## Records to use:
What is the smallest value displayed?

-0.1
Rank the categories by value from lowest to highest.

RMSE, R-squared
==
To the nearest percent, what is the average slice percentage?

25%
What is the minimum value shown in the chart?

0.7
--
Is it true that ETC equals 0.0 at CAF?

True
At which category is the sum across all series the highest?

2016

## What to produce:
Reproduce the lines from the one containing "What is the smallest value displayed?" through the one containing "RMSE, R-squared", swapping "displayed" for "shown" and keeping everything else the same. Return only those lines.

## Output for this task:
What is the smallest value shown?

-0.1
Rank the categories by value from lowest to highest.

RMSE, R-squared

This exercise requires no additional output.